For medians, however, use the following function:
median_simple_confidence_limits(SAMPLE, CONFIDENCE, [NSAMPLES])
Calculates the confidence limits for the "CONFIDENCE" level for the
median of *SAMPLE*. Returns the lower confidence limit, the median, and
the upper confidence limit.
In order to calculate the limits, a lot of resampling has to be done.
*NSAMPLES* defaults to 1000. Try running this a couple of times on your
data interactively to see how the limits still vary a little bit at this
setting.
TODO
One could calculate more statistics in C for performance.
SEE ALSO
Math::Random::MT
On the approximation of the error function:
Winitzki, Sergei (6 February 2008).
"A handy approximation for the error function and its inverse" (PDF).

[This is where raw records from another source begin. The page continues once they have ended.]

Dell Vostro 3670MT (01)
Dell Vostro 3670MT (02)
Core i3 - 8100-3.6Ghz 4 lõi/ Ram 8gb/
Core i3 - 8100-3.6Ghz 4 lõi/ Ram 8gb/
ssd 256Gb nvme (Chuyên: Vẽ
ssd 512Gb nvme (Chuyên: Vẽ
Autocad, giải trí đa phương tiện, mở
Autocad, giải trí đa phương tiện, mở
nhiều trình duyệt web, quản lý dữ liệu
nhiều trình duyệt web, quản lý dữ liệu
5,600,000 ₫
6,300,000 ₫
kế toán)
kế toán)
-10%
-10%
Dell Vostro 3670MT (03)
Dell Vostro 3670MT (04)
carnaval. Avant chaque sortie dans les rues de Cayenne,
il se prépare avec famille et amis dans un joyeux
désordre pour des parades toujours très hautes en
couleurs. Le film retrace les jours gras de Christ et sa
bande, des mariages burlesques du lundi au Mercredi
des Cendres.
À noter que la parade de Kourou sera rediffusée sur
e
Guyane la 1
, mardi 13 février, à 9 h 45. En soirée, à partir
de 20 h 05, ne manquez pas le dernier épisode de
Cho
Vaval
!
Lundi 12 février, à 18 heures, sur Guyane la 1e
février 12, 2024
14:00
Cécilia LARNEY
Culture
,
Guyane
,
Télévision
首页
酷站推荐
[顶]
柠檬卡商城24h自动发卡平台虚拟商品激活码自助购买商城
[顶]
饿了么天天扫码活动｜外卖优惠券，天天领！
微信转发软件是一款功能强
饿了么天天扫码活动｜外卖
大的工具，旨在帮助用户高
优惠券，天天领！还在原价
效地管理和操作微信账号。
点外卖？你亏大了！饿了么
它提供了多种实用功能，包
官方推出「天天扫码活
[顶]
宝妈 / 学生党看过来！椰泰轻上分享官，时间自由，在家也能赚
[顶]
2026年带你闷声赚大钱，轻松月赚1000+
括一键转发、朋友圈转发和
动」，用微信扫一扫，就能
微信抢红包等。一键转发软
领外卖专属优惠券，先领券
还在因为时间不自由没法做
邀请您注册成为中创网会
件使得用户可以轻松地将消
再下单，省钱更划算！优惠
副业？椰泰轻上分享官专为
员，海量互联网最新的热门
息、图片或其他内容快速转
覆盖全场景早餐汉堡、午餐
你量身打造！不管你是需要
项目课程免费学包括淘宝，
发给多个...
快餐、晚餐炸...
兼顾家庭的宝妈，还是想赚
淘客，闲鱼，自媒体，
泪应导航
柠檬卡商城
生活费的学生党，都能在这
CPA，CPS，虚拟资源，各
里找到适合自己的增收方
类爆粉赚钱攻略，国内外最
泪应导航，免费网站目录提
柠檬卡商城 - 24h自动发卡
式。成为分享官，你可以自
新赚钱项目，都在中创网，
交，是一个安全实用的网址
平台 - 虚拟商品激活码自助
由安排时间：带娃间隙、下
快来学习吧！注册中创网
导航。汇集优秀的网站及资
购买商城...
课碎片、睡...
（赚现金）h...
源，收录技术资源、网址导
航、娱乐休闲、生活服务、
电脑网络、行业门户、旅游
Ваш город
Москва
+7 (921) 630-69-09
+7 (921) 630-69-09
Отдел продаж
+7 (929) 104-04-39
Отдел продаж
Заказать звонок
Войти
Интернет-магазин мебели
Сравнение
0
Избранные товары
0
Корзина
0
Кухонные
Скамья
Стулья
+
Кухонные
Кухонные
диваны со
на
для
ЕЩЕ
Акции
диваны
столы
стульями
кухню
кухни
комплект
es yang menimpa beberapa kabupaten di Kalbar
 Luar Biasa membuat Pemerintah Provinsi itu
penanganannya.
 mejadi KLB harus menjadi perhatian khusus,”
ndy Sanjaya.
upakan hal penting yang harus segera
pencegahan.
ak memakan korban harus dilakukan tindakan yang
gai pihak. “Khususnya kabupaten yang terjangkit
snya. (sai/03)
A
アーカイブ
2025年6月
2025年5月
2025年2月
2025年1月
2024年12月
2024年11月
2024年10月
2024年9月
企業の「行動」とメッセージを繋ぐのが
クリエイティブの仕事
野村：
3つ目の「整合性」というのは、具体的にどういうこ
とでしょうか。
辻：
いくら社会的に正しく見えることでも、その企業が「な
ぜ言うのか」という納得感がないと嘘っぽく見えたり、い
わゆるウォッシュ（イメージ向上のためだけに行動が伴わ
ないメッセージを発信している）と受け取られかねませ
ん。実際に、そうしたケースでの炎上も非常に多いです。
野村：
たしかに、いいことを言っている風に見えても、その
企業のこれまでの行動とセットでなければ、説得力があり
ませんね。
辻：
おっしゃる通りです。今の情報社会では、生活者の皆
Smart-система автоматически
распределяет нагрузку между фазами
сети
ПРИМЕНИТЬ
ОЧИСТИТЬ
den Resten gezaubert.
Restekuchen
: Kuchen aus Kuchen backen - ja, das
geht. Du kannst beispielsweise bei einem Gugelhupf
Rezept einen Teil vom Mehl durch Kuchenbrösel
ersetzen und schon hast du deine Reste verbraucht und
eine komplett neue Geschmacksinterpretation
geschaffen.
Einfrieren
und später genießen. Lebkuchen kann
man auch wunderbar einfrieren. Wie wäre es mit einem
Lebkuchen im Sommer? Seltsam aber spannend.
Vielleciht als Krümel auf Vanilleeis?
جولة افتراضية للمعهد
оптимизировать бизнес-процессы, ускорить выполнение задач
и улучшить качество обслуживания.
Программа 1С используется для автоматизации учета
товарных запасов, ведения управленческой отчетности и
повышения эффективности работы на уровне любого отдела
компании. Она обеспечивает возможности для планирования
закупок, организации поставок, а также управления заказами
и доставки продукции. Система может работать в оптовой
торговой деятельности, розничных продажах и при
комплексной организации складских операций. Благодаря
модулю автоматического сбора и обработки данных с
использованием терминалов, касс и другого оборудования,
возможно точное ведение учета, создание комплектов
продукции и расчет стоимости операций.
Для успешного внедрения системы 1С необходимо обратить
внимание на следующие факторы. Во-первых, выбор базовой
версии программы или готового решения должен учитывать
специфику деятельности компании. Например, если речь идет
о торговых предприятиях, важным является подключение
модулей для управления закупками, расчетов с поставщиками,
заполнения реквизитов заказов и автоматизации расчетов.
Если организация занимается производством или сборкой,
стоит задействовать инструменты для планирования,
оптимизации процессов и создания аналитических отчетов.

http://homepages.physik.uni-muenchen.de/~Winitzki/erf-approx.pdf
AUTHOR
Steffen Mueller, <[email protected]>
COPYRIGHT AND LICENSE
Copyright (C) 2010, 2011, 2012 by Steffen Mueller
This library is free software; you can redistribute it and/or modify it
under the same terms as Perl itself, either Perl version 5.8.0 or, at
your option, any later version of Perl 5 you may have available.